** Start of EXCERPTED DATA **

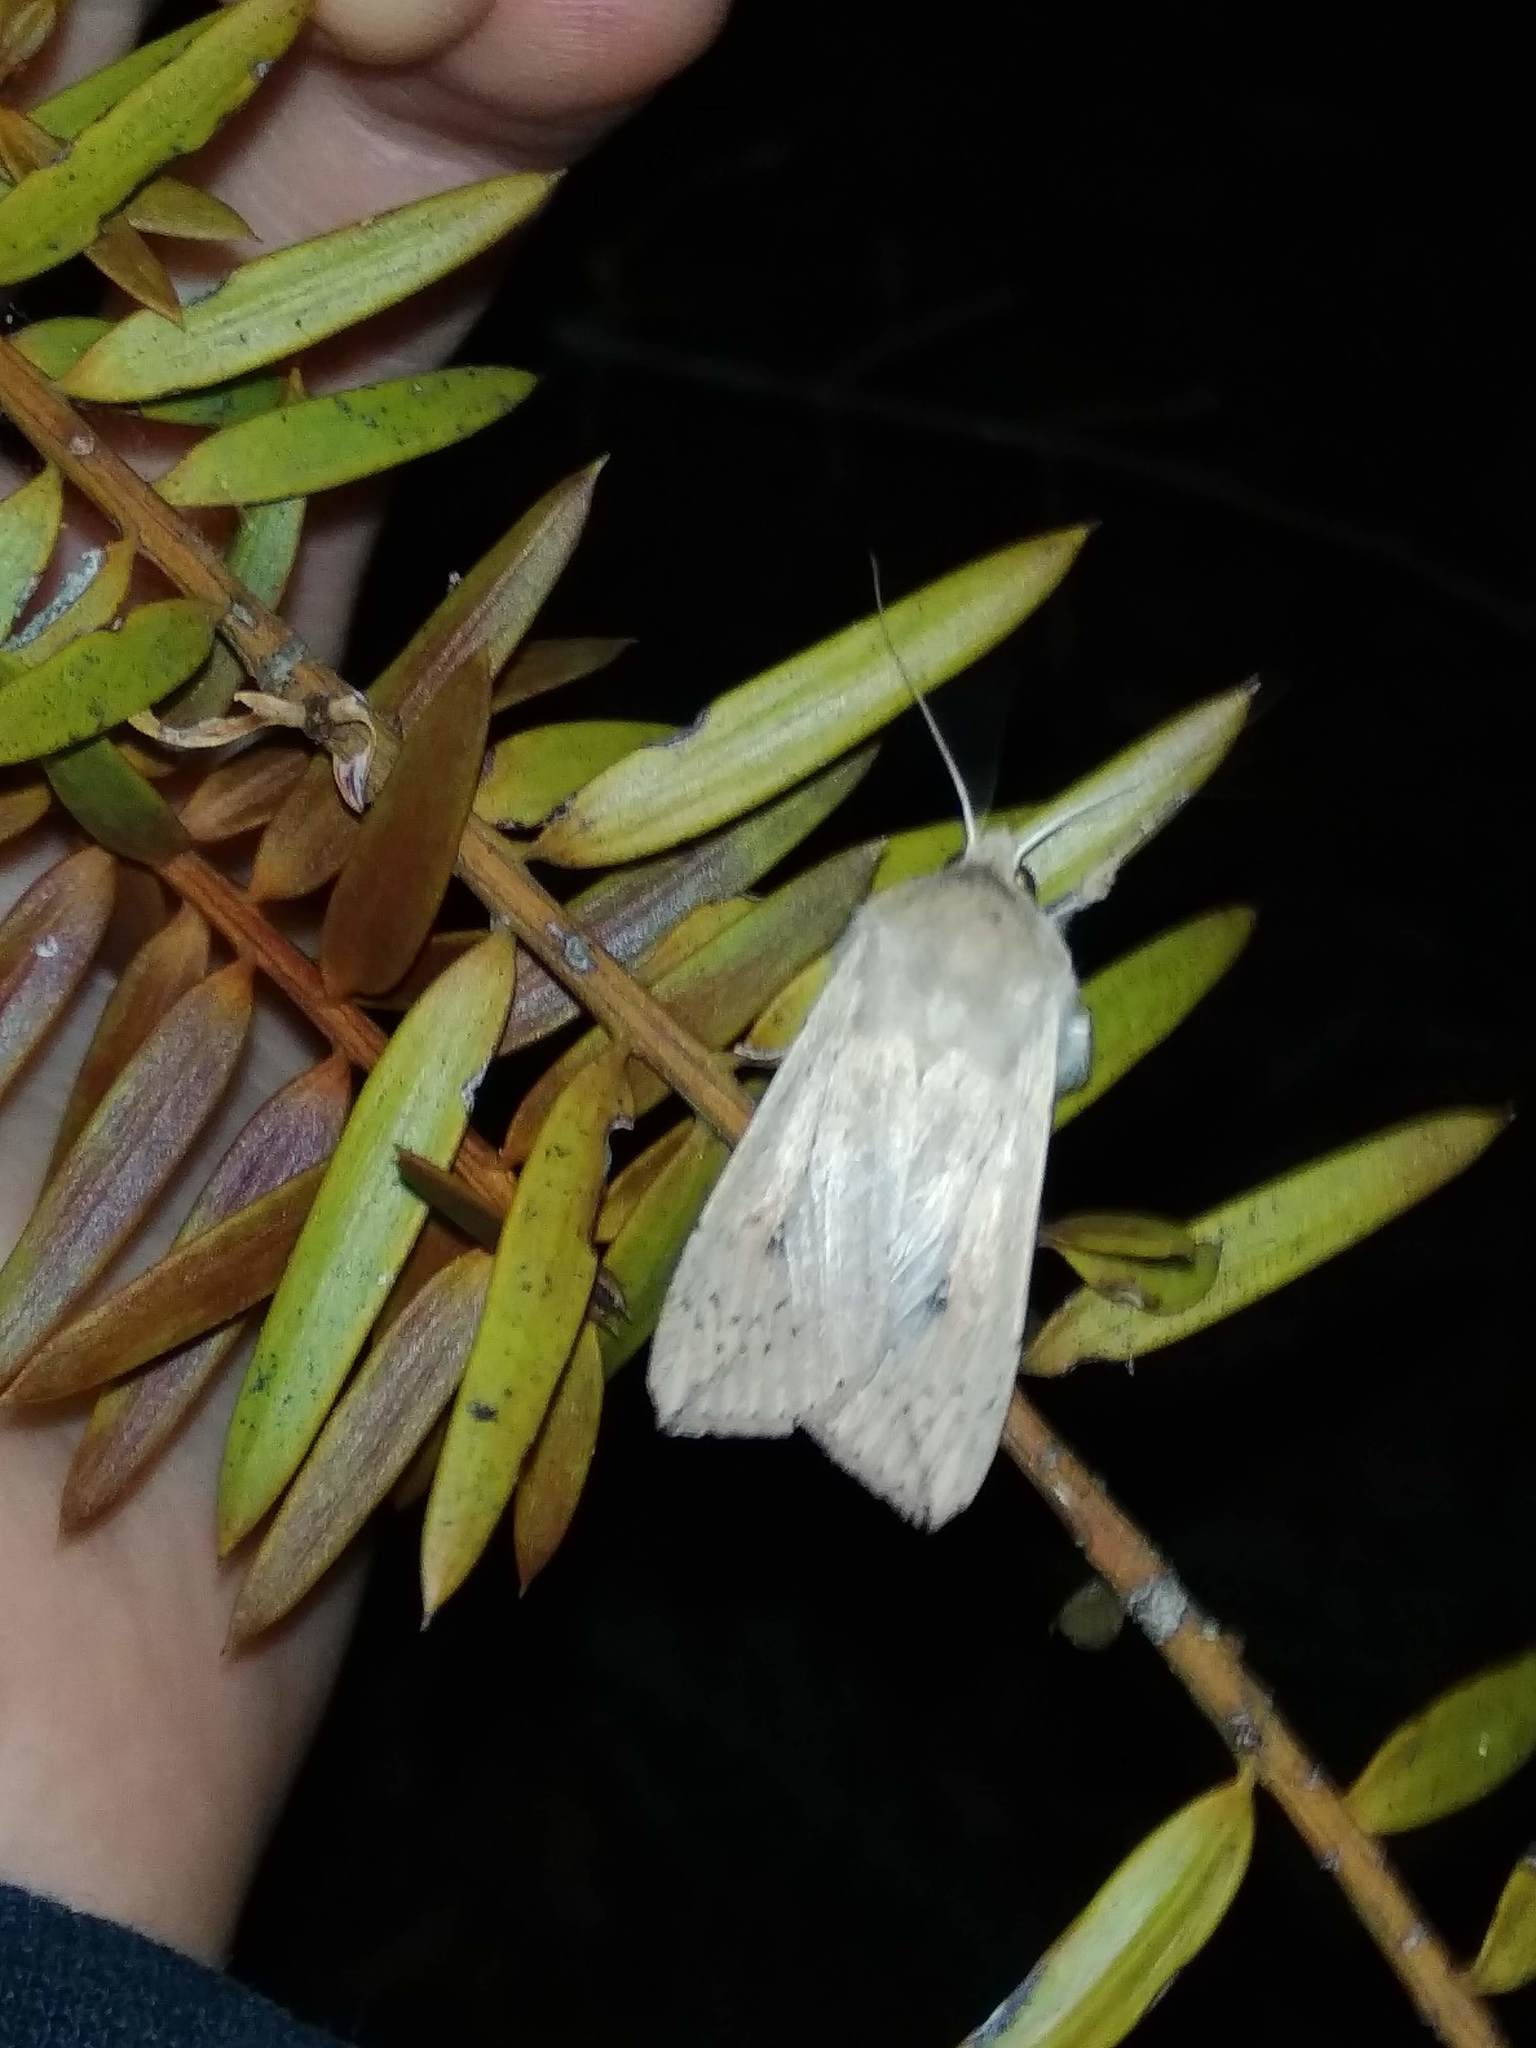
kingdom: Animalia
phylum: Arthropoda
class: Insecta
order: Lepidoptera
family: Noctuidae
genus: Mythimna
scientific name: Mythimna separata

** End of EXCERPTED DATA **
** Start of EXCERPTED DATA **

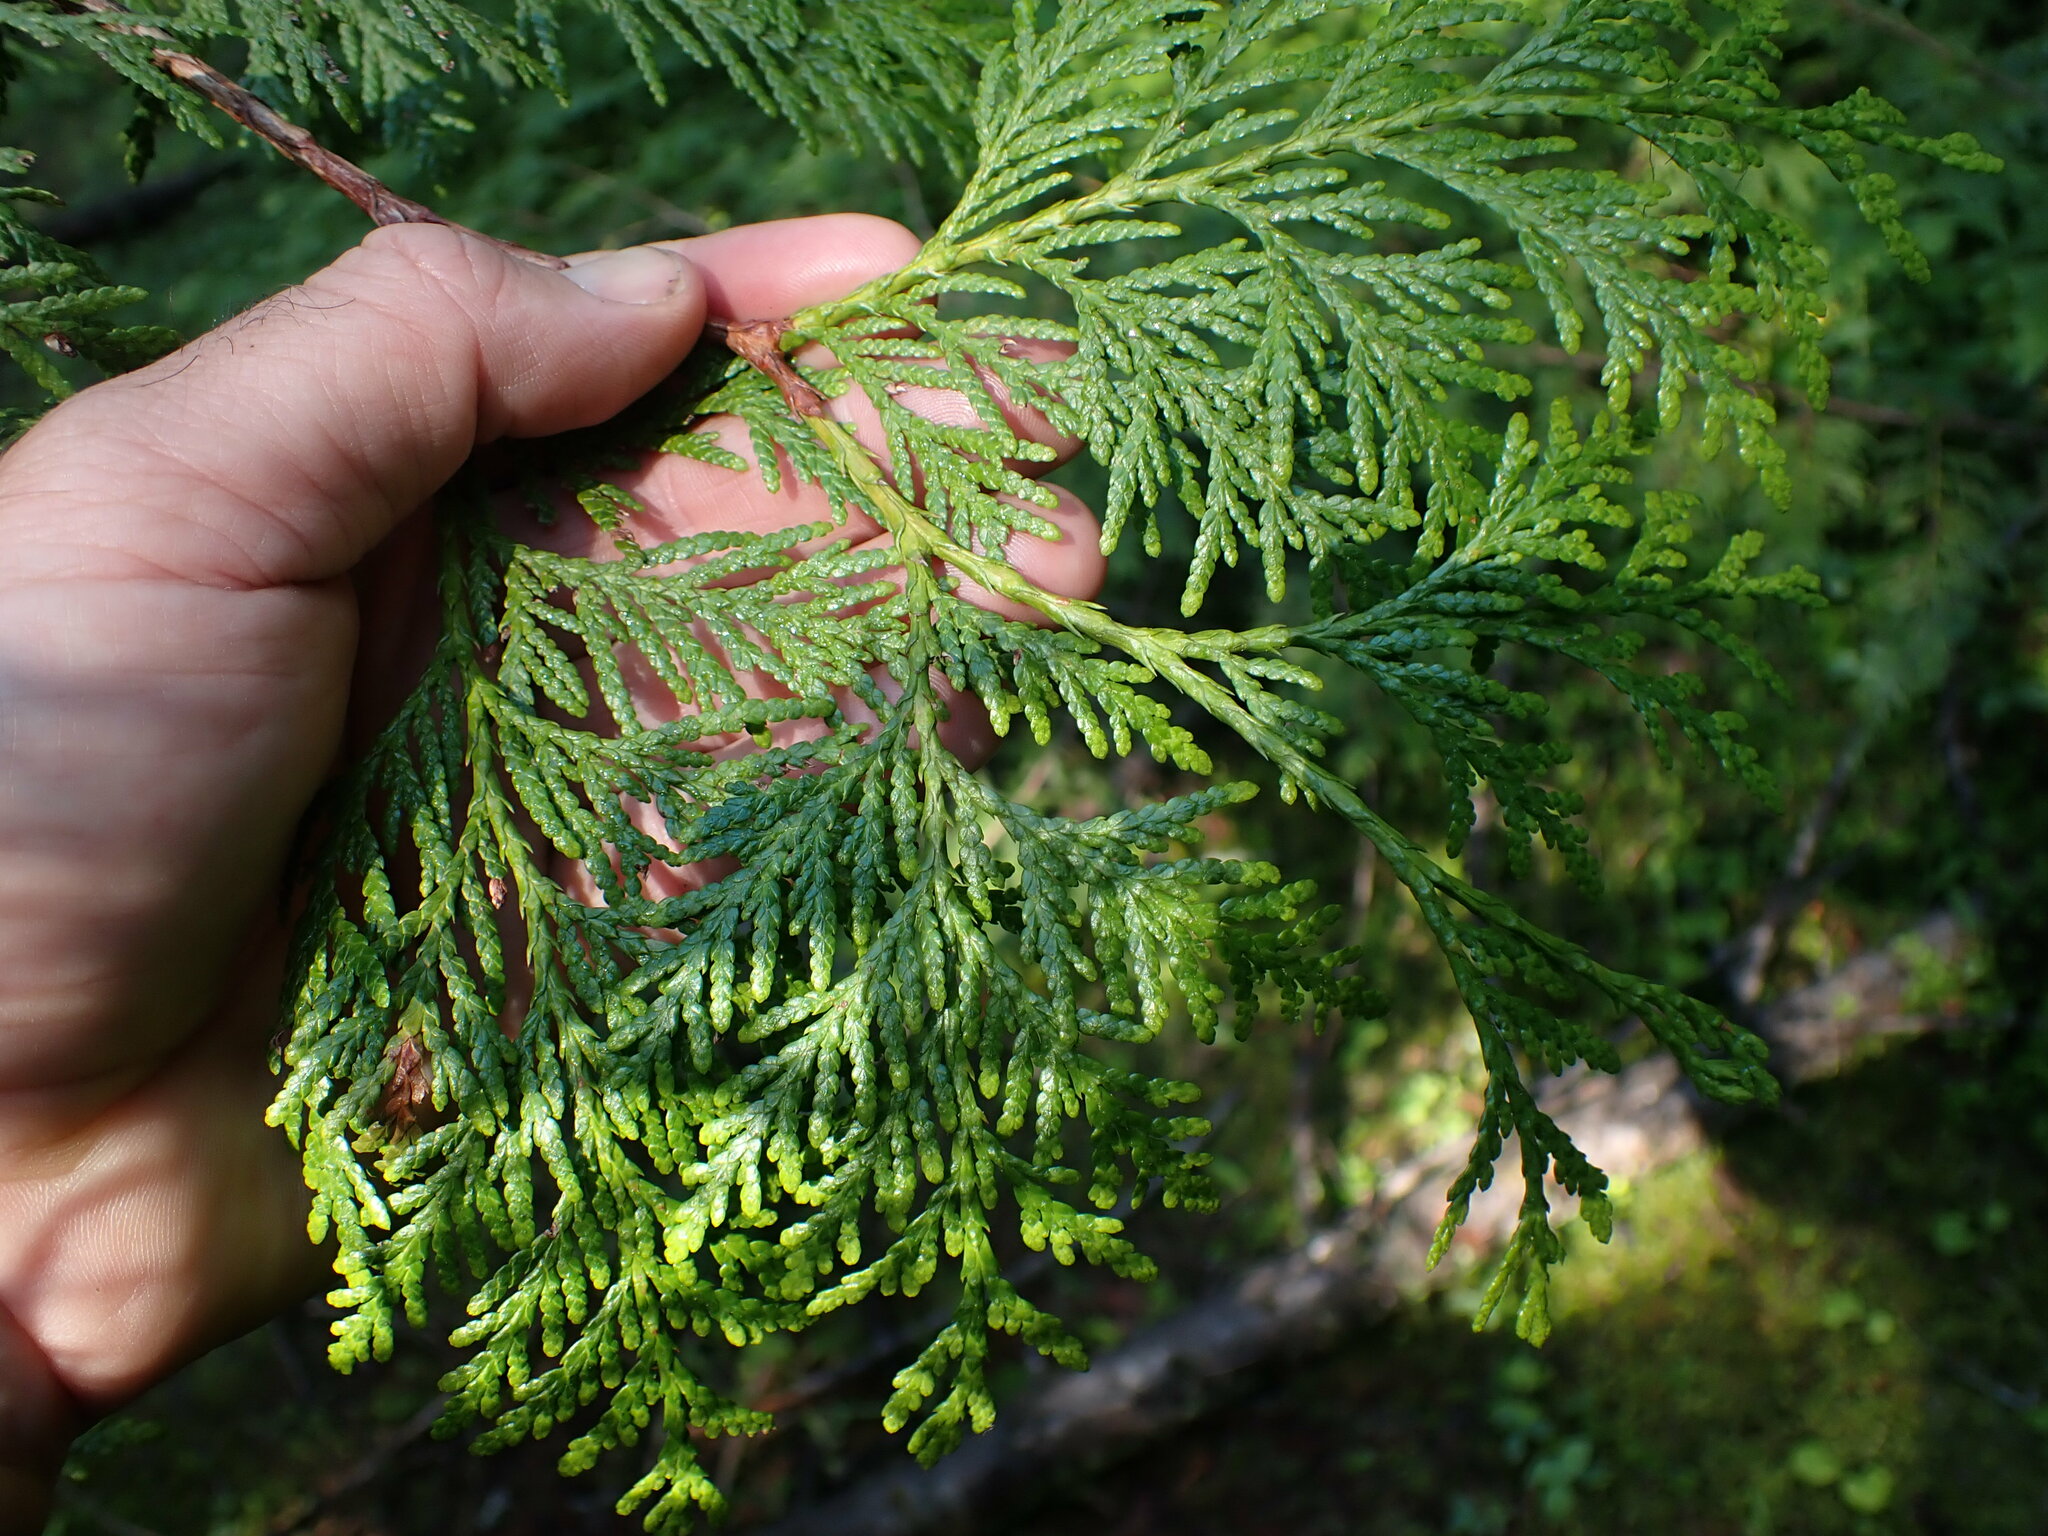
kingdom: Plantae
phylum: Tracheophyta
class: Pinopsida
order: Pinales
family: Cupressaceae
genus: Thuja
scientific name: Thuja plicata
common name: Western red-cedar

** End of EXCERPTED DATA **

### WRITTEN TASK
Reproduce the stretch from the line containing "class: Pinopsida" through the line containing "common name: Western red-cedar", swapping "common name" for "vernacular name" and keeping every other character the same.

### SOLUTION FOR THIS EXERCISE
class: Pinopsida
order: Pinales
family: Cupressaceae
genus: Thuja
scientific name: Thuja plicata
vernacular name: Western red-cedar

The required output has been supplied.